Ben Cerio: From Physicist to Data Scientist

Friday, December 2, 2016

When Ben Cerio, PhD ’15, came to Duke Physics as a graduate student, he imagined he would eventually become a physics professor. Instead, he’s a data scientist, a job the Harvard Business Review in 2012 called “the sexiest job of the 21st century.”

Cerio works at a startup in San Francisco called DoubleDutch, which produces an app that attendees can use during conferences and other events to make a schedule, network with other attendees, comment on sessions, and participate in surveys.

Although Cerio’s current work might seem a world away from the focus of his PhD thesis—the Higgs boson and the ATLAS experiment at CERN—he says the projects share some similarities.

“The transition was very natural for me,” he says. “At Duke, I was writing software that accepted as input electrical signals from an enormous detector, ATLAS. At my current company, I’m writing software that takes signals from a distributed detector, which is the users’ mobile devices.”

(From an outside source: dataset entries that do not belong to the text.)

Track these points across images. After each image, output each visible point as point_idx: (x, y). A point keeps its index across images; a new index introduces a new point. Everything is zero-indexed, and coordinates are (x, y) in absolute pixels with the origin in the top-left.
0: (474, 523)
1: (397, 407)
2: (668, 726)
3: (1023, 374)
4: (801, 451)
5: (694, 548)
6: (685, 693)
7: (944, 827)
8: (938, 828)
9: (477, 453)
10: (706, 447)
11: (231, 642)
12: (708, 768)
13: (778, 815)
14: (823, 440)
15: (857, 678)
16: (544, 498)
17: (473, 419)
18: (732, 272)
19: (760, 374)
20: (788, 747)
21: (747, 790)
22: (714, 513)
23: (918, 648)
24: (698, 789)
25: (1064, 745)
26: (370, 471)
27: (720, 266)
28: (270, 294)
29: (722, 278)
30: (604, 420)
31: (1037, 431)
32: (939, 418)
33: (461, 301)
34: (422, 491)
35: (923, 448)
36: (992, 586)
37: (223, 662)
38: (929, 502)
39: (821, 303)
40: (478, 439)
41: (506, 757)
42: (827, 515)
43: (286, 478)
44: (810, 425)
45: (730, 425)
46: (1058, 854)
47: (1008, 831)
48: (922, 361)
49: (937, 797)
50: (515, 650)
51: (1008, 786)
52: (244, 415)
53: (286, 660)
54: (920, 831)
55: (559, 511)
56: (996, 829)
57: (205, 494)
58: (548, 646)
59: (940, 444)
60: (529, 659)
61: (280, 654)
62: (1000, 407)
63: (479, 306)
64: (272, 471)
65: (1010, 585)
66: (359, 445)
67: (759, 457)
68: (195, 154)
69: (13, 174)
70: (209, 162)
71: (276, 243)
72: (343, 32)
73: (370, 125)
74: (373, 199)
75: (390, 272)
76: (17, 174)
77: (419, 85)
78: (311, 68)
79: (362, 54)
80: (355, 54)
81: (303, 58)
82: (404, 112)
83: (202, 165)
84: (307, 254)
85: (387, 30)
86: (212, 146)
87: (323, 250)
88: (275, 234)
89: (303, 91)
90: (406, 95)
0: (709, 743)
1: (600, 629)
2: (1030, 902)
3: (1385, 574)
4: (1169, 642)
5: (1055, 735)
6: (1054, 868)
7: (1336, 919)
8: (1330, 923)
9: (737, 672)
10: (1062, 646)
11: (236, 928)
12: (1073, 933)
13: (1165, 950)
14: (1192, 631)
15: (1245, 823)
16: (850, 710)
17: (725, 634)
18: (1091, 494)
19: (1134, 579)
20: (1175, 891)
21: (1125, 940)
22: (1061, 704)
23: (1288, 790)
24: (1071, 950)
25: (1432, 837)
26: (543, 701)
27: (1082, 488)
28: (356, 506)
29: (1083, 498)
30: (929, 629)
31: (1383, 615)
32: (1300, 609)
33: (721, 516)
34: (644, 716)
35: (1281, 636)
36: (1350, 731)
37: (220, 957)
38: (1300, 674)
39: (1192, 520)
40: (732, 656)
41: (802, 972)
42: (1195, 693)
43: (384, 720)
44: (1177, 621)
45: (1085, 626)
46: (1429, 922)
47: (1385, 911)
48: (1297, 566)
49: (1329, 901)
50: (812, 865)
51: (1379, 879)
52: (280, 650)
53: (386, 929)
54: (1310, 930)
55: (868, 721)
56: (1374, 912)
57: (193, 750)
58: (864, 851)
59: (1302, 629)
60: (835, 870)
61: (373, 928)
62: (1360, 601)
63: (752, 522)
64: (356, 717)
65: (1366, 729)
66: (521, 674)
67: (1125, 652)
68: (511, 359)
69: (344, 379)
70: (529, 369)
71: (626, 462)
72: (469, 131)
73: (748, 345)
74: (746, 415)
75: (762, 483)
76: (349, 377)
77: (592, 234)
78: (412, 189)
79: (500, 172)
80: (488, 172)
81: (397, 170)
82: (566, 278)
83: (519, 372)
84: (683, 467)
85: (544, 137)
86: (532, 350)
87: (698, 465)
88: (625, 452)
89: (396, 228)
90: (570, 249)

In both cases, calculations using the signals yield useful measurements—albeit of a very different sort.

Making the transition even smoother was the fact that at Duke, Cerio used cutting-edge machine learning to increase the statistical sensitivity of the input signals, and machine learning is widely used to analyze data in industry.

The idea of becoming a data scientist began to appeal to Cerio when he was still in graduate school. He had doubts about whether he would be happy as a life-long academician, and furthermore, he saw other recent grads struggling to make the leap from postdoc to professor because so few positions open up in high energy physics each year.

So after he earned his PhD, Cerio attended an eight-week data science boot camp called The Data Incubator. (His Duke classmate Huaixiu Zheng, PhD ’13, attended a boot camp called Insight Data Science; he now works as a machine-learning data scientist at Uber Technologies.) Competition for entry into these programs is fierce, but once accepted as a fellow, tuition is free (paid for by companies that hire graduates) and virtually all fellows land jobs in the field.

At the boot camp, Cerio and his classmates—all of whom had advanced degrees in math, engineering, or science—learned to apply the analytical skills they had honed in the service of very specific technical problems to more general problems. The students also learned the “soft skills” of interviewing, networking, and industry culture.

“I think one of the biggest values in these boot camps is the network,” Cerio says. “My cohort was full of these incredible people from top-tier schools with really fancy degrees and now they are in my network.”

Soon after finished boot camp, Cerio accepted a position at DoubleDutch. “The product I’m working on is a very new concept, and because of that there’s not a prescribed way to do things,” he says, “so I’m constantly having to think creatively about how to bring in new data and leverage state-of-the-art techniques.” The goal is to use the data to improve the conference-going experience for individual users as well as to generate marketing information for those running the conference.

The problem-solving skills and tenacity Cerio learned as a graduate student serve him well in his new job. “There’s a sort of grit or persistence that you develop over the course of your PhD that creates this confidence in your ability to solve any problem that’s given to you,” he says. “People are giving you these problems that at first glance seem extremely hard but I have this confidence that I can massage the data to do something useful.”

One aspect of his job that’s quite different from physics graduate school is talking to his co-workers about what he’s doing. “I’m the only data scientist at my company,” he says. “Most people are non-technical so you have to find a way to bring data alive to them. That’s extremely challenging to me and something I’m still figuring out.”

In fact, he recommends that current graduate students looking to go into data science take advantage of public outreach activities so they can practice communicating with non-scientists. His also suggests taking programming classes, particularly in industry-favored languages like Python, Java, and C++.

While Cerio is enjoying his current position, he views it as a stepping stone. “As a graduate student, I worked on a very big scientific problem—the Higgs boson,” he says. “Now I’m working on a smaller problem with less potential to directly benefit people. Eventually, I want to take the skills I’ve learned and apply those to bigger problems. Now that health records are standardized and electronic, there’s this massive amount of data. I want to use state-of-the-art machine-learning algorithms to, for example, build models to tailor treatments for cancer patients. It’s a similar problem in that it’s basically building a model from a large, high-dimensional dataset, but in this case the societal payoff is much greater.”

Mary-Russell Roberson is a freelance science writer who lives in Durham.